_Action item 1_
Using the article on the leaked CIA files, state whether each statement agrees with the text: (a) Sir David Omand formerly directed GCHQ; (b) the first tranche of the leak comprises fewer than 5,000 documents and files; (c) the smart TV project was codenamed Weeping Angel. Answer yes or no for each, quoting the deciding words of the text exactly.
_Action item 2_
Reproduce word for word the part of the article on the leaked CIA files that opens with the words containing "Sir David, a" and closes with "input from MI5.".

_Source document_

The release of thousands of purported CIA files could be "deeply damaging" to security, a former UK intelligence chief has warned.
Sir David Omand voiced concerns after WikiLeaks published a trove of confidential material on the US agency, including details relating to alleged hacking techniques.
Sir David, a former director of Britain's GCHQ, told the Press Association: "The detail alleged to be in the individual documents could be deeply damaging to our security. It would help others build and deploy such tools."
The leaked files are said to lay bare the scale of the CIA's covert hacking programme, including techniques targeting consumer software.
It was claimed that software was developed to turn smart TVs into listening devices in a project codenamed Weeping Angel and including input from MI5.
Sir David said there is "nothing new" in the existence of "equipment interference" tools and highlighted new laws introduced in Britain last year.
He said: "Parliament spent all last year debating and then legislating to allow British agencies to use such methods, under strict regulation and oversight.
"Whilst WikiLeaks drags the UK into their story, unsurprisingly there is no mention of the Investigatory Powers Act 2016 and the steps already taken by Parliament to ensure British agencies use such tools responsibly, applying the principles of necessity and proportionality."
British authorities' use of equipment interference as part of counter-terrorism and national security investigations first emerged in 2015.
The ability to interfere with computers or smartphones is seen as an increasingly important workaround in an era when sophisticated encryption makes it more difficult to intercept the communications of terrorists and serious criminals.
The IP Act introduced a strengthened authorisation regime for the use of equipment interference, including a requirement for bulk operations to be "foreign-focused" and signed off by a judicial commissioner.
WikiLeaks announced earlier this week that it was starting a series of leaks on the CIA, claiming it amounted to the largest ever publication of confidential documents on the agency.
The first tranche comprises more than 8,000 documents and files. The website said it was publishing substantive documentation while avoiding the distribution of "armed cyber-weapons".
WikiLeaks founder Julian Assange described the disclosure as "exceptional from a political, legal and forensic perspective".

_The data_
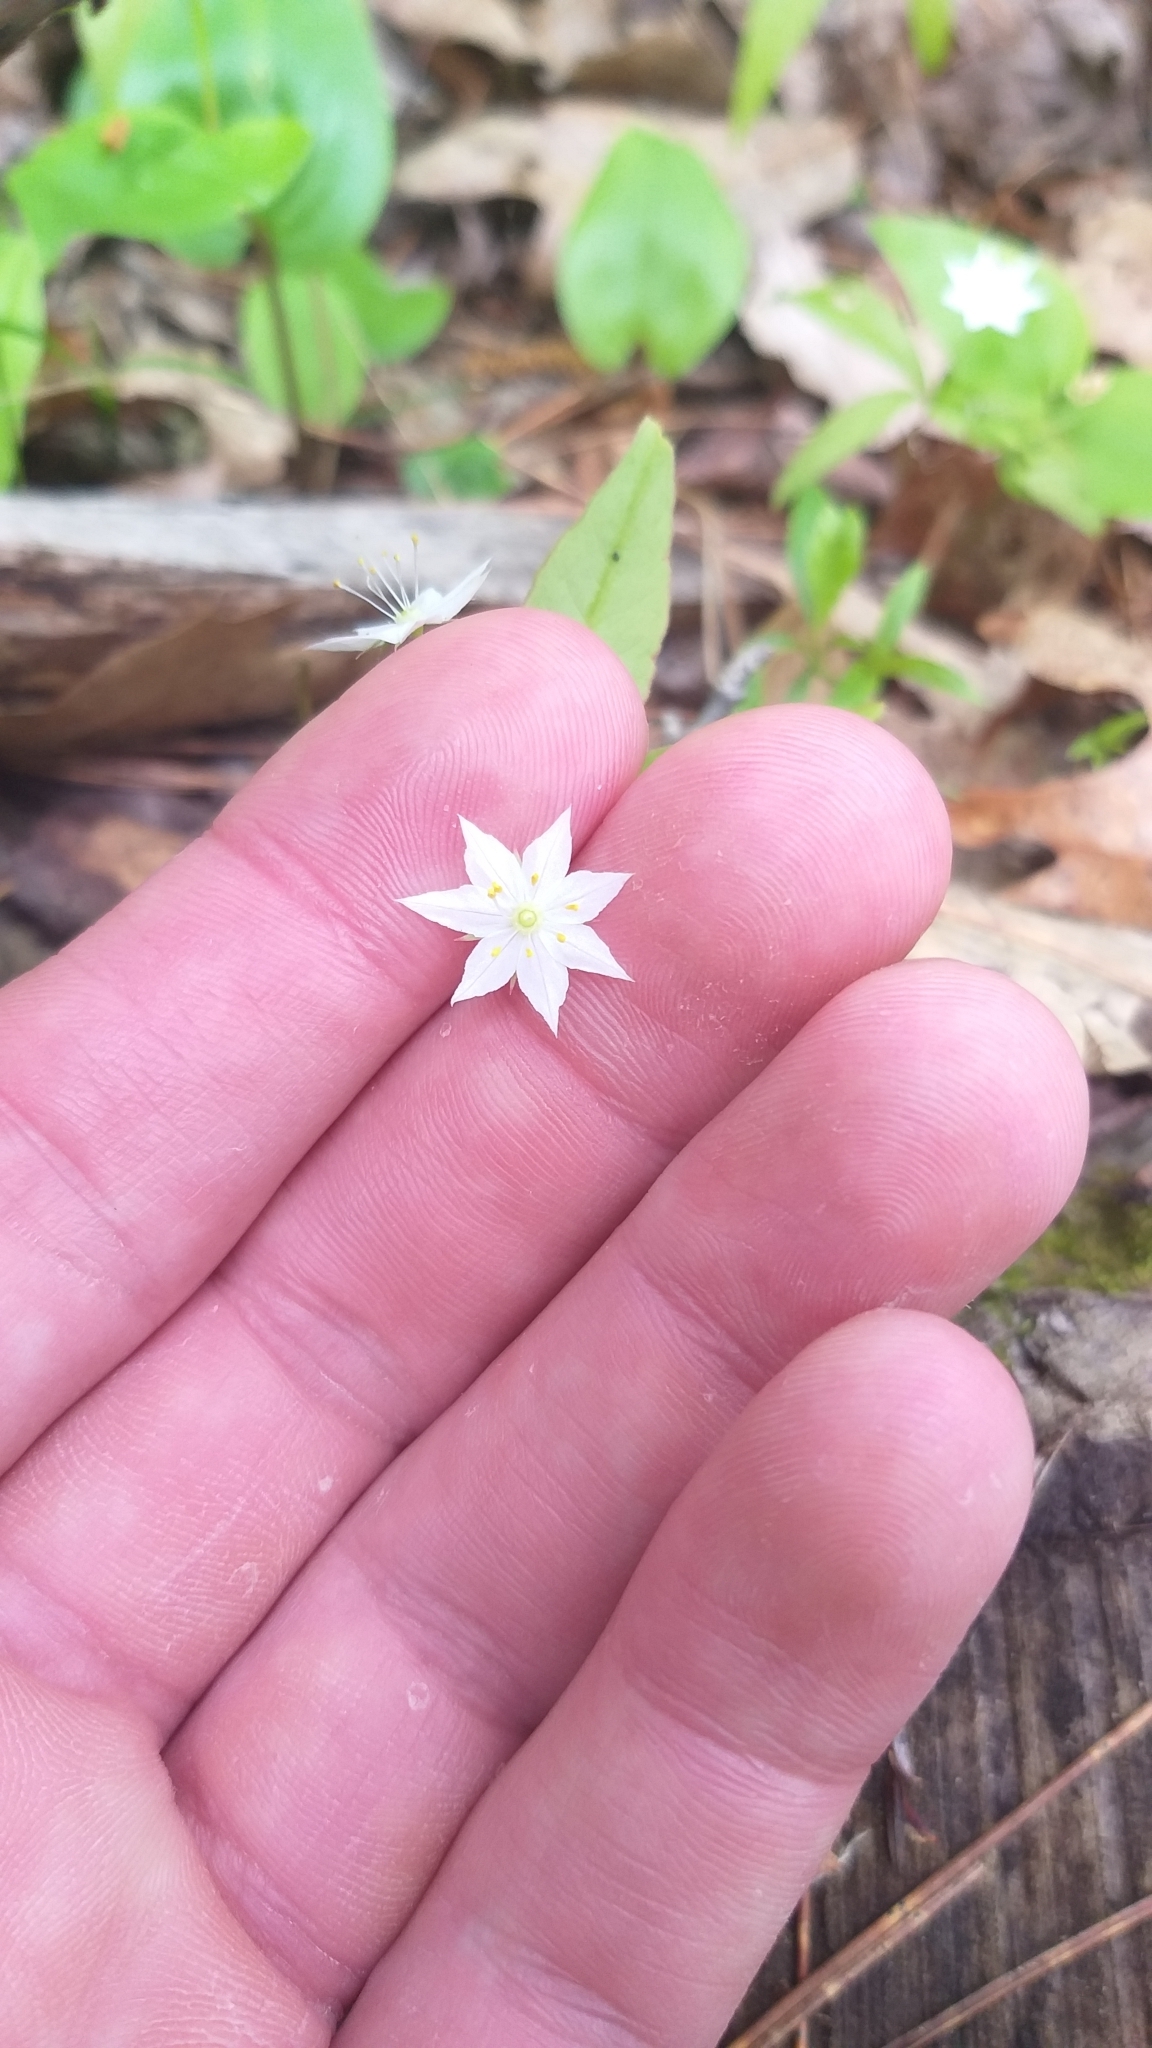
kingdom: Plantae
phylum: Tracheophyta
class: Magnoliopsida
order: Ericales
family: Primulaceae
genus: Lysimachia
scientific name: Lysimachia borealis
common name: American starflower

_Output 1_
(a) Yes: "Sir David, a former director of Britain's GCHQ"
(b) No: "The first tranche comprises more than 8,000 documents and files."
(c) Yes: "in a project codenamed Weeping Angel"

_Output 2_
Sir David, a former director of Britain's GCHQ, told the Press Association: "The detail alleged to be in the individual documents could be deeply damaging to our security. It would help others build and deploy such tools."
The leaked files are said to lay bare the scale of the CIA's covert hacking programme, including techniques targeting consumer software.
It was claimed that software was developed to turn smart TVs into listening devices in a project codenamed Weeping Angel and including input from MI5.